Five New Isotopes Is Just the Beginning

Researchers at the Facility for Rare Isotope Beams have discovered five never-before-seen rare isotopes, showcasing the facility's potential for future experiments.

ADVERTISEMENT

Discovery of Five New Rare Isotopes

The Facility for Rare Isotope Beams (FRIB) at Michigan State University has successfully produced and cataloged five previously unseen rare isotopes. These isotopes contain high numbers of neutrons and play a crucial role in the evolution of stars and the formation of heavy elements in the Universe.

The discovery of these rare isotopes came just months after the opening of FRIB, indicating that this is just the beginning of many more significant findings. Alexandra Gade, the scientific director of FRIB, emphasizes the potential for future experiments and the ability of FRIB to uncover new isotopes.

This achievement is a testament to the capabilities of FRIB and its Advanced Rare Isotope Separator, which uses powerful beams and highly sensitive detection methods to identify and study heavy isotopes with proton and neutron numbers similar to the original atoms.

Exploring Unstable Isotopes

Isotope-generating experiments involve smashing atoms into targets and analyzing the resulting debris. Most of the isotopes created in these experiments have fewer neutrons and protons than the original atoms. However, the focus of researchers at FRIB is on studying very heavy isotopes that closely resemble the original atoms in terms of their proton and neutron numbers.

These heavy isotopes, known as rare isotopes, have significant implications for the formation of heavy elements in stars and stellar explosions. They are challenging to study due to their low probabilities of appearing in Earth-bound experiments. FRIB's powerful beams and advanced detection methods enable researchers to overcome these challenges and explore the properties of these rare isotopes.

Discoveries through Experiments at FRIB

The experiments conducted at FRIB involved using a high-energy beam of platinum-198 particles and directing them into the Advanced Rare Isotope Separator (ARIS). This advanced mass spectrometer can separate out a single isotope from a collection of 1018 nuclei.

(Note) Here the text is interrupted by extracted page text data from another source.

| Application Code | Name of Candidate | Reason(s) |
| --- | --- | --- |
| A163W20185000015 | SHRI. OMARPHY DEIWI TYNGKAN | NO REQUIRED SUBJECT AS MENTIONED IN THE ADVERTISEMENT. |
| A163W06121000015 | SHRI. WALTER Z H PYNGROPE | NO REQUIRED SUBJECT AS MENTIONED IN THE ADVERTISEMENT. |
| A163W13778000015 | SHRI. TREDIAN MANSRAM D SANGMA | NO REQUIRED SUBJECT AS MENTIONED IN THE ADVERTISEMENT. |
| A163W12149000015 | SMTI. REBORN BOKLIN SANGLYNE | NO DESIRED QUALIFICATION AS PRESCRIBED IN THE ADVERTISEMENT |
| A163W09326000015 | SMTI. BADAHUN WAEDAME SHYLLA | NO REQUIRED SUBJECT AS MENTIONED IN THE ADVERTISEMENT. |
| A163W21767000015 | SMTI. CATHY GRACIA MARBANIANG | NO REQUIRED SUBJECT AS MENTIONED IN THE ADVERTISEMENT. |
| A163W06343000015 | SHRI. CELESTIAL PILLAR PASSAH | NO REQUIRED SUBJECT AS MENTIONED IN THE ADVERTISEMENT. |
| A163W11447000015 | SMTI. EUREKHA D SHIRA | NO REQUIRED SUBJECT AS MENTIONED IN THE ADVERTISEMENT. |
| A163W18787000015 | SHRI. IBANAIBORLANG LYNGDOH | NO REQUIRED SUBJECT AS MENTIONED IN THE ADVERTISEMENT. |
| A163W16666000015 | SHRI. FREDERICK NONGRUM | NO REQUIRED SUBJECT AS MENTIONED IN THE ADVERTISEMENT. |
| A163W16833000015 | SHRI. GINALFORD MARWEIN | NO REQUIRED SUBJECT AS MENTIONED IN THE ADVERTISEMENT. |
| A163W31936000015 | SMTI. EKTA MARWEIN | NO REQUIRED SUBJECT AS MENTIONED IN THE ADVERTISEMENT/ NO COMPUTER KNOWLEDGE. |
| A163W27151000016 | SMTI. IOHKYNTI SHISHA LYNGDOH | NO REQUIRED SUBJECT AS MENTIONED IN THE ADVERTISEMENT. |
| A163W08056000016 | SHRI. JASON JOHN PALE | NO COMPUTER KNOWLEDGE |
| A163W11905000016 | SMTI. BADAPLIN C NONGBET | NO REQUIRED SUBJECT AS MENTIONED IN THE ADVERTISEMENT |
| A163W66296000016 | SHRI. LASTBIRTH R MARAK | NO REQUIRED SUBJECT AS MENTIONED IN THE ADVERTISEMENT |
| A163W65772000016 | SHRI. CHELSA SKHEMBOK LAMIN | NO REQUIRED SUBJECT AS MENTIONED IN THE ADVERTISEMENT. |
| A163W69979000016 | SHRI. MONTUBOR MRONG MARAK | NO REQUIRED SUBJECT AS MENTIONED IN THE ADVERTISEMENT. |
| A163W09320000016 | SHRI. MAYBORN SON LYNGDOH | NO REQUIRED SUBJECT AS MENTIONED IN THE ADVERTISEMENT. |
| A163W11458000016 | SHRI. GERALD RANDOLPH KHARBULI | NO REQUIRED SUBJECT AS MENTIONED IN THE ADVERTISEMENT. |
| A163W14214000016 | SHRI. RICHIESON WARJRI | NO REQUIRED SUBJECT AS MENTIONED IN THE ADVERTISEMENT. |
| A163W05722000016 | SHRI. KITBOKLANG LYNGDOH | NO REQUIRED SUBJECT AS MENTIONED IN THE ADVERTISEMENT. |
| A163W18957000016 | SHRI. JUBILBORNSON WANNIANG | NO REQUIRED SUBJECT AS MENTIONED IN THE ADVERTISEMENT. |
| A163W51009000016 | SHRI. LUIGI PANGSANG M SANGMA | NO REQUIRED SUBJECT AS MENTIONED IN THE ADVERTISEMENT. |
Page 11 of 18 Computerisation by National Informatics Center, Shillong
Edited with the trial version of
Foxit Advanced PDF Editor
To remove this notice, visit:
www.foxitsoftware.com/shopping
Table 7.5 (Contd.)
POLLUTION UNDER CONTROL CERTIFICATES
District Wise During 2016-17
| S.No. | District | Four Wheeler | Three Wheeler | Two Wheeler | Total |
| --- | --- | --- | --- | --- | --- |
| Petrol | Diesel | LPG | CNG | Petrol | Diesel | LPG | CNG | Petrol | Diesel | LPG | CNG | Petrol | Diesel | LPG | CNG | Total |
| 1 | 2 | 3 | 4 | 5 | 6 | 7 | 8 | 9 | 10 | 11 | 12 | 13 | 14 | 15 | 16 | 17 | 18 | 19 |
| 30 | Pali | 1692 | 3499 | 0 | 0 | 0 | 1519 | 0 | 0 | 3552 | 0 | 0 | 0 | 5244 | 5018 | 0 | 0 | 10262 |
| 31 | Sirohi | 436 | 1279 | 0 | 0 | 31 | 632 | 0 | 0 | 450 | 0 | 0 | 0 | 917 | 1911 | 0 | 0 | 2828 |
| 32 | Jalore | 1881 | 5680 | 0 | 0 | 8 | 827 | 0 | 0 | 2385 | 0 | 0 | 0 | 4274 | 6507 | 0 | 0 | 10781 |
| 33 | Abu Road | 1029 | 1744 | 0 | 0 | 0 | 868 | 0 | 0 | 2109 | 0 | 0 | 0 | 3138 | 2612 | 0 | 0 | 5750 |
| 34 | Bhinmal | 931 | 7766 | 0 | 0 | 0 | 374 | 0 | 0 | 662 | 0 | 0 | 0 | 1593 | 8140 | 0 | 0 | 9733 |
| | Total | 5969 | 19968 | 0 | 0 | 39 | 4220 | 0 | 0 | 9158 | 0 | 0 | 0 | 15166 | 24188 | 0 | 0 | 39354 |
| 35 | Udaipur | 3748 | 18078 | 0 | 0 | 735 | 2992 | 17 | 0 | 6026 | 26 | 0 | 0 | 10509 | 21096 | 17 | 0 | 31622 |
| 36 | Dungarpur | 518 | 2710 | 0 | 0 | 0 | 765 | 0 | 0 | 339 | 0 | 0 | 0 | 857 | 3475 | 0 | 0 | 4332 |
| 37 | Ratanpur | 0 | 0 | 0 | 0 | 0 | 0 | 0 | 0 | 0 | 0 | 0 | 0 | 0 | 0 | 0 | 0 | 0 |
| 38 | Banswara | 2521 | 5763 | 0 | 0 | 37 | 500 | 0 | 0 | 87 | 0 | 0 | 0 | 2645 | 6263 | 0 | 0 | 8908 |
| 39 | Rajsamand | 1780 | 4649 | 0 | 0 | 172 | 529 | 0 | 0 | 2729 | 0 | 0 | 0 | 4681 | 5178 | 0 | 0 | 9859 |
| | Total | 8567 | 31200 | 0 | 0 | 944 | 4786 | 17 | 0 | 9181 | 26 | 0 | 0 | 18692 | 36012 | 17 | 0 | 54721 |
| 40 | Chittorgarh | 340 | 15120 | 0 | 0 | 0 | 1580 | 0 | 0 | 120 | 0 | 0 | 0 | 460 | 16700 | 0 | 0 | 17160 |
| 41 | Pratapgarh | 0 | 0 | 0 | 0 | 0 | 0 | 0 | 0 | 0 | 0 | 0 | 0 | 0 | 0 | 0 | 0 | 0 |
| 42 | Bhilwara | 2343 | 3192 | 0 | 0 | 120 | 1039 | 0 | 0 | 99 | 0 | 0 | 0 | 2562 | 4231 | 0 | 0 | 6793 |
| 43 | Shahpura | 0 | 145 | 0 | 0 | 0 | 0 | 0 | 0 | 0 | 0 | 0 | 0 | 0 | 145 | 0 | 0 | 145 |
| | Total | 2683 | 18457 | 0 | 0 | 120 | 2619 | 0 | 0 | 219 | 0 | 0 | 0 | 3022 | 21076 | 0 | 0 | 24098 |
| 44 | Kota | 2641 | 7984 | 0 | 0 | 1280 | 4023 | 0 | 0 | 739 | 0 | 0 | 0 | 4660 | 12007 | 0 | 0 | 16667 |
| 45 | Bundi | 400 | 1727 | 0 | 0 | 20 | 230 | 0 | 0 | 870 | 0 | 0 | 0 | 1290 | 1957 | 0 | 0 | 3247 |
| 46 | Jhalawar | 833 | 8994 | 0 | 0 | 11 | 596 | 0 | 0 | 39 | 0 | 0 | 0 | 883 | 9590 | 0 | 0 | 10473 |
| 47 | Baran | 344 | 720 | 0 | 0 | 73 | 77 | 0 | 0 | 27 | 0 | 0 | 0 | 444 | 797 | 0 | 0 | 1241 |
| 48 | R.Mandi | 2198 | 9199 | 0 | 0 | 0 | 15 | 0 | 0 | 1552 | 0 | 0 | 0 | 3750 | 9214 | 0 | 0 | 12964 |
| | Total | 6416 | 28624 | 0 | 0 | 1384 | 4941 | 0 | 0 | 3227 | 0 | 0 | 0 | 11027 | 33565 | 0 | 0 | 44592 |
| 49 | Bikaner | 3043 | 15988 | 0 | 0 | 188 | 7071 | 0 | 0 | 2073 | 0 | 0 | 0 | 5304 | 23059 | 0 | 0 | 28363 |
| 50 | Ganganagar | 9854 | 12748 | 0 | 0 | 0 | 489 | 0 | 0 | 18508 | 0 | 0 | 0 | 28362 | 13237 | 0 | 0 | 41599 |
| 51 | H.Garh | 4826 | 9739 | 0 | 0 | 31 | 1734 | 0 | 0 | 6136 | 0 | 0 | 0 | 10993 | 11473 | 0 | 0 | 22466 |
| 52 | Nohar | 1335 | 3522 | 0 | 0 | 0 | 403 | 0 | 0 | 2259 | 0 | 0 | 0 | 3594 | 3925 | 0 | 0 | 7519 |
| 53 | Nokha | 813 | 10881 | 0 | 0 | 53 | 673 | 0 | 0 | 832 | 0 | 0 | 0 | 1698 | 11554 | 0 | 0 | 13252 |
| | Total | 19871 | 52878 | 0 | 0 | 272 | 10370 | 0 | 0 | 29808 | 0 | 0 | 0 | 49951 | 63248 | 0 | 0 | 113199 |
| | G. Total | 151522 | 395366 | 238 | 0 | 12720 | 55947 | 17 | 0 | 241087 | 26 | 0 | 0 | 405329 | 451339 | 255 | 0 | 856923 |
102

During these experiments, researchers detected and cataloged five previously undetected neutron-rich isotopes: thulium-182, thulium-183, ytterbium-186, ytterbium-187, and lutetium-190. These findings highlight FRIB's ability to observe and analyze isotopes that have extremely low probabilities of being created.

Understanding the existence and behavior of rare isotopes is critical for interpreting astrophysical data collected from observatories worldwide. The discoveries made at FRIB demonstrate its impressive capabilities and potential for future groundbreaking findings.